Further, in 1952, Lilley v Littleboy [1952] 1 All ER 241 affirmed that the court will "not grant legal title where there was ‘no valid relationship to which the transferring party intended to commit himself’" and that "the equitable interest created has not been validly disposed of", while in 2001, Re Eagland [2001] 2 FLR 724 affirmed that it is incumbent upon a claimant to demonstrate clearly that a claim to an equitable interest is well founded when "property constitutes a matrimonial home and is at the same time the legal property of a third party who makes no claim to it".
The "common thread" driving these decisions has been the courts’ determinations to ensure that "proprietors are not dispossessed of their property of which they may have held legal title" and that "equitable remedies are afforded to those who have been wronged"; together with an "adequate allowance for the evolving operation of the common law to reflect changes in social customs and practices" which must "continuously respond to modern social concerns".
Practical Tips When Dealing With Title Issues
Disputes over legal vs equitable title are common in property law.
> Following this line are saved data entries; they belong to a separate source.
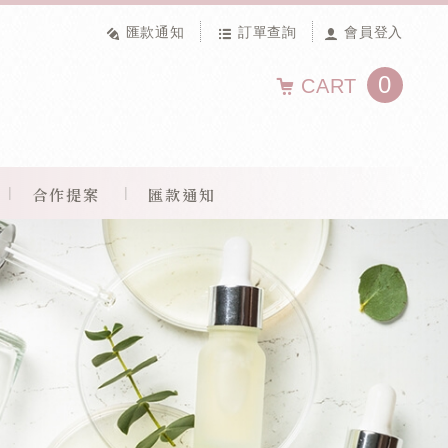
匯款通知
訂單查詢
會員登入
0
CART
合作提案
匯款通知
These disputes can arise over ownership of property that is subject to a dispute over who actually holds the equitable title or a dispute over who has legal title for property that is held by a legal trustee of a trust, and the trustee ceases to act. There runs an even larger risk of title disputes arising from disputes over beneficiaries and trustees of trusts. Family members can also be involved in these types of disputes. It is common for people to disagree over the amount that they have put into the property or how it has been used, however , at the end of it the judge will order as per the equitable title of the parties and what is just in the eyes of the courts.
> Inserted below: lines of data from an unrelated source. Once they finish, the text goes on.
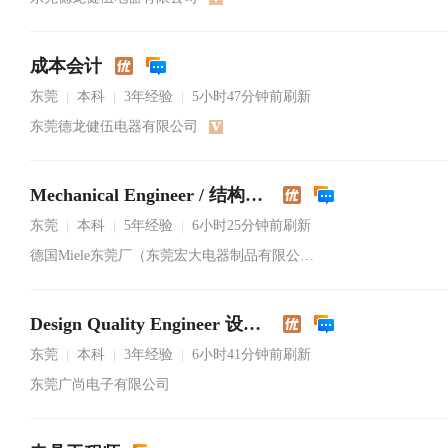
成本会计
东莞
本科
3年经验
5小时47分钟前刷新
|
|
|
东莞德龙健伍电器有限公司
Mechanical Engineer / 结构工程师
东莞
本科
5年经验
6小时25分钟前刷新
|
|
|
德国Miele东莞厂（东莞宏大电器制品有限公司）
Design Quality Engineer 设计品质工程师
东莞
本科
3年经验
6小时41分钟前刷新
|
|
|
东莞广尚电子有限公司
Coming to an agreement prior to going to the Supreme Court can be beneficial, as going to Court can often take a long time. Parties should also be aware that if they do not participate in the Court proceedings in good faith, they run the risk of costs being awarded against them. Mediation can normally assist the parties in coming to an agreement. It is recommended that parties give full discovery to each other to ensure no further issues will arise. Legal advice is highly recommended to get the best end result for the parties.